● DATA TO USE
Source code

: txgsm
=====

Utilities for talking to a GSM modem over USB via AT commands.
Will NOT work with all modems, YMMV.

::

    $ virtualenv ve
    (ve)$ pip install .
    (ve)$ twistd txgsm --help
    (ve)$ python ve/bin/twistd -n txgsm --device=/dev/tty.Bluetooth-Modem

● ASSIGNED TASK
Your task is to set down all of the entries exactly as they appear.

● RESULT OF THIS TASK
Source code

: txgsm
=====

Utilities for talking to a GSM modem over USB via AT commands.
Will NOT work with all modems, YMMV.

::

    $ virtualenv ve
    (ve)$ pip install .
    (ve)$ twistd txgsm --help
    (ve)$ python ve/bin/twistd -n txgsm --device=/dev/tty.Bluetooth-Modem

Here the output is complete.